Observation data Epoch J2000.0 Equinox ICRS
- Constellation: Taurus
- Right ascension: 04^{h} 38^{m} 15.830^{s}
- Declination: −19° 05′ 32.96″
- Apparent magnitude (V): 5.85

Characteristics
- Spectral type: B8V + G2IV
- B−V color index: −0.019±0.007
- Variable type: Semi-detached Algol variable

Astrometry
- Radial velocity (R_{v}): −2.3±4.3 km/s
- Proper motion (μ): RA: −12.899 mas/yr Dec.: −7.198 mas/yr
- Parallax (π): 7.8722±0.0466 mas
- Distance: 414 ± 2 ly (127.0 ± 0.8 pc)
- Absolute magnitude (M_{V}): 0.83

Orbit
- Period (P): 2.0563056 d
- Eccentricity (e): 0 (assumed)

*TASK SET:*
[1] Answer these from the star data:
(a) What spectral type is listed?
(b) What is the orbital period?
(c) What distance is given in light-years?
[2] Reproduce the star data word for word between "Characteristics" and "(127.0 ± 0.8 pc)", inclusive.

*THE DATA:*

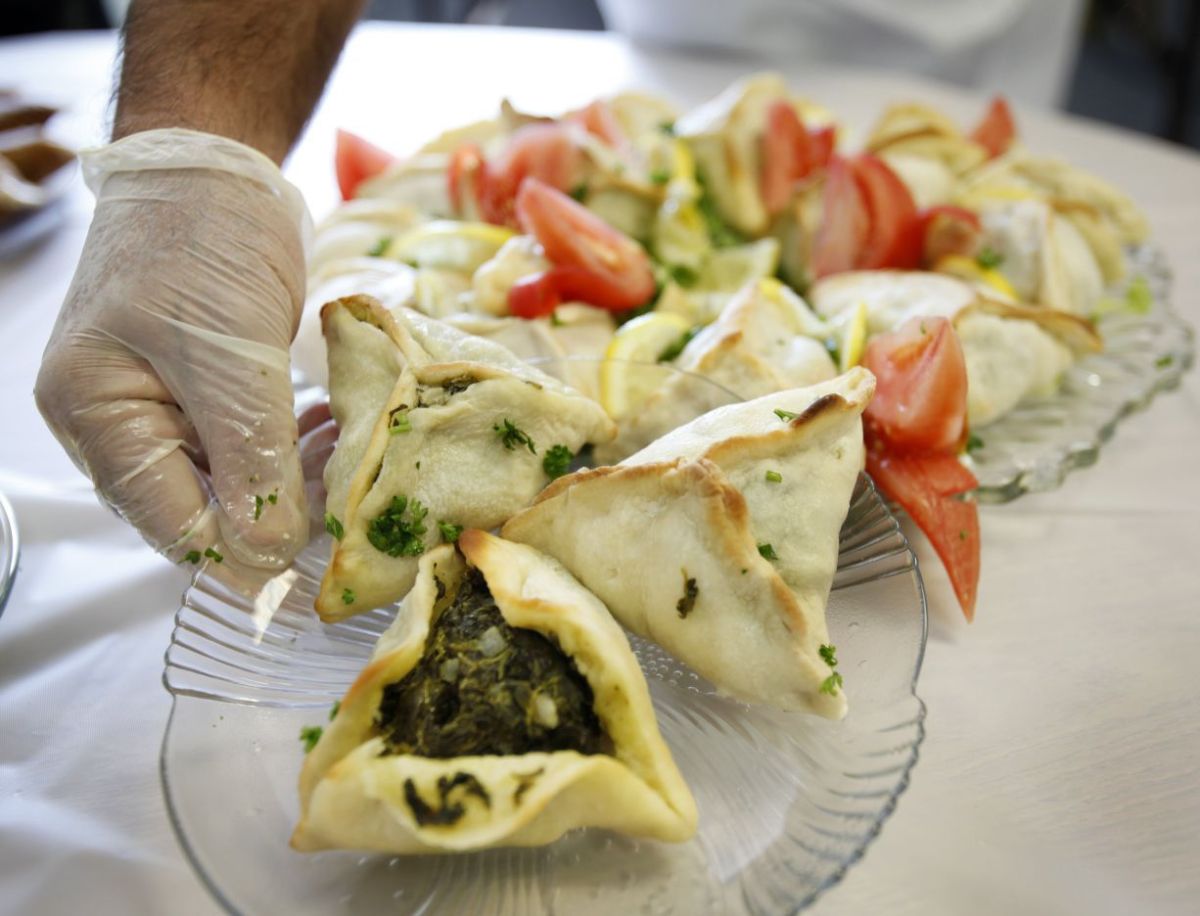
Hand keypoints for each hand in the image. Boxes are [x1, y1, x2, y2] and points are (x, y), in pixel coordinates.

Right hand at [35, 129, 311, 576]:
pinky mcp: (204, 389)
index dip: (240, 552)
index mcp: (99, 415)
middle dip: (274, 512)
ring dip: (291, 480)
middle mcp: (121, 422)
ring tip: (346, 459)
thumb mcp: (229, 351)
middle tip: (345, 500)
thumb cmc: (201, 239)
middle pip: (198, 510)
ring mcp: (162, 405)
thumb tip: (268, 548)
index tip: (312, 557)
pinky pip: (247, 444)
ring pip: (230, 480)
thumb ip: (250, 453)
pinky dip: (289, 447)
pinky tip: (328, 433)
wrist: (216, 166)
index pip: (169, 524)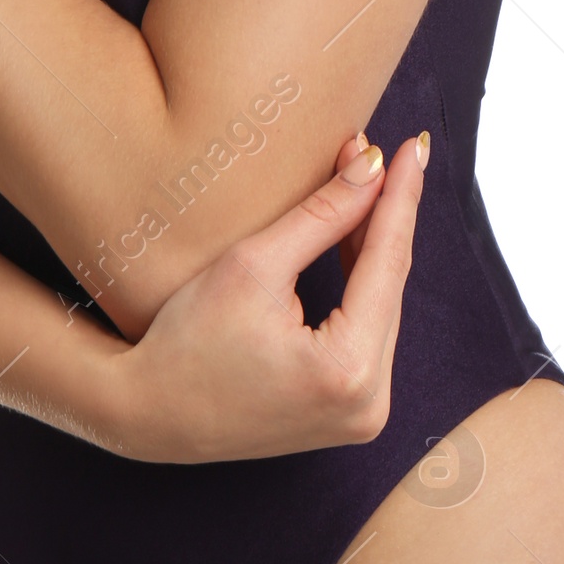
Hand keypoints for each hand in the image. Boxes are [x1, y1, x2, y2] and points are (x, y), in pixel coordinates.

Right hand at [108, 130, 427, 464]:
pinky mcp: (349, 414)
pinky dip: (359, 286)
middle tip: (371, 151)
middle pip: (388, 286)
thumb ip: (322, 215)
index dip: (399, 198)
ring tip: (363, 183)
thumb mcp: (253, 264)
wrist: (150, 414)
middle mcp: (370, 404)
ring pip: (380, 308)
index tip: (413, 148)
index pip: (388, 263)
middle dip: (382, 215)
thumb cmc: (188, 340)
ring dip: (371, 246)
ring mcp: (363, 415)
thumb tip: (372, 167)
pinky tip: (352, 240)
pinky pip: (367, 333)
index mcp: (348, 370)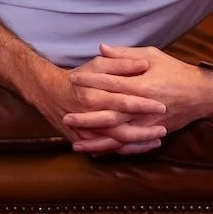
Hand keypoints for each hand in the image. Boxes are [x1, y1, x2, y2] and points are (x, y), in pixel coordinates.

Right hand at [26, 63, 168, 156]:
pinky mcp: (84, 140)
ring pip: (116, 142)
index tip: (162, 105)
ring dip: (138, 143)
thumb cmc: (78, 76)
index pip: (123, 101)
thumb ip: (121, 63)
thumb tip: (143, 64)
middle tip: (164, 129)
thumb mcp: (97, 64)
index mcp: (94, 94)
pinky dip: (125, 150)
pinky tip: (142, 146)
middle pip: (121, 127)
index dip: (143, 105)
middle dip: (144, 130)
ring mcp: (86, 131)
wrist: (49, 93)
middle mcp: (89, 115)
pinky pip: (108, 150)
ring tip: (158, 139)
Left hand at [68, 45, 212, 142]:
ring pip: (119, 135)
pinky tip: (99, 152)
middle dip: (87, 117)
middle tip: (65, 116)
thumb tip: (101, 48)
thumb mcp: (152, 55)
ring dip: (97, 140)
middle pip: (110, 114)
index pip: (110, 83)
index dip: (90, 80)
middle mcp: (144, 107)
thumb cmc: (175, 71)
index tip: (72, 79)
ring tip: (76, 143)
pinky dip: (115, 150)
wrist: (201, 94)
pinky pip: (131, 145)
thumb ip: (125, 55)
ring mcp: (149, 123)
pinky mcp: (153, 133)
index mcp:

*SOLUTIONS TO THE PROBLEMS:*
[1]
(a) B8V + G2IV
(b) 2.0563056 d
(c) 414 ± 2 ly

[2]
Characteristics
- Spectral type: B8V + G2IV
- B−V color index: −0.019±0.007
- Variable type: Semi-detached Algol variable

Astrometry
- Radial velocity (R_{v}): −2.3±4.3 km/s
- Proper motion (μ): RA: −12.899 mas/yr Dec.: −7.198 mas/yr
- Parallax (π): 7.8722±0.0466 mas
- Distance: 414 ± 2 ly (127.0 ± 0.8 pc)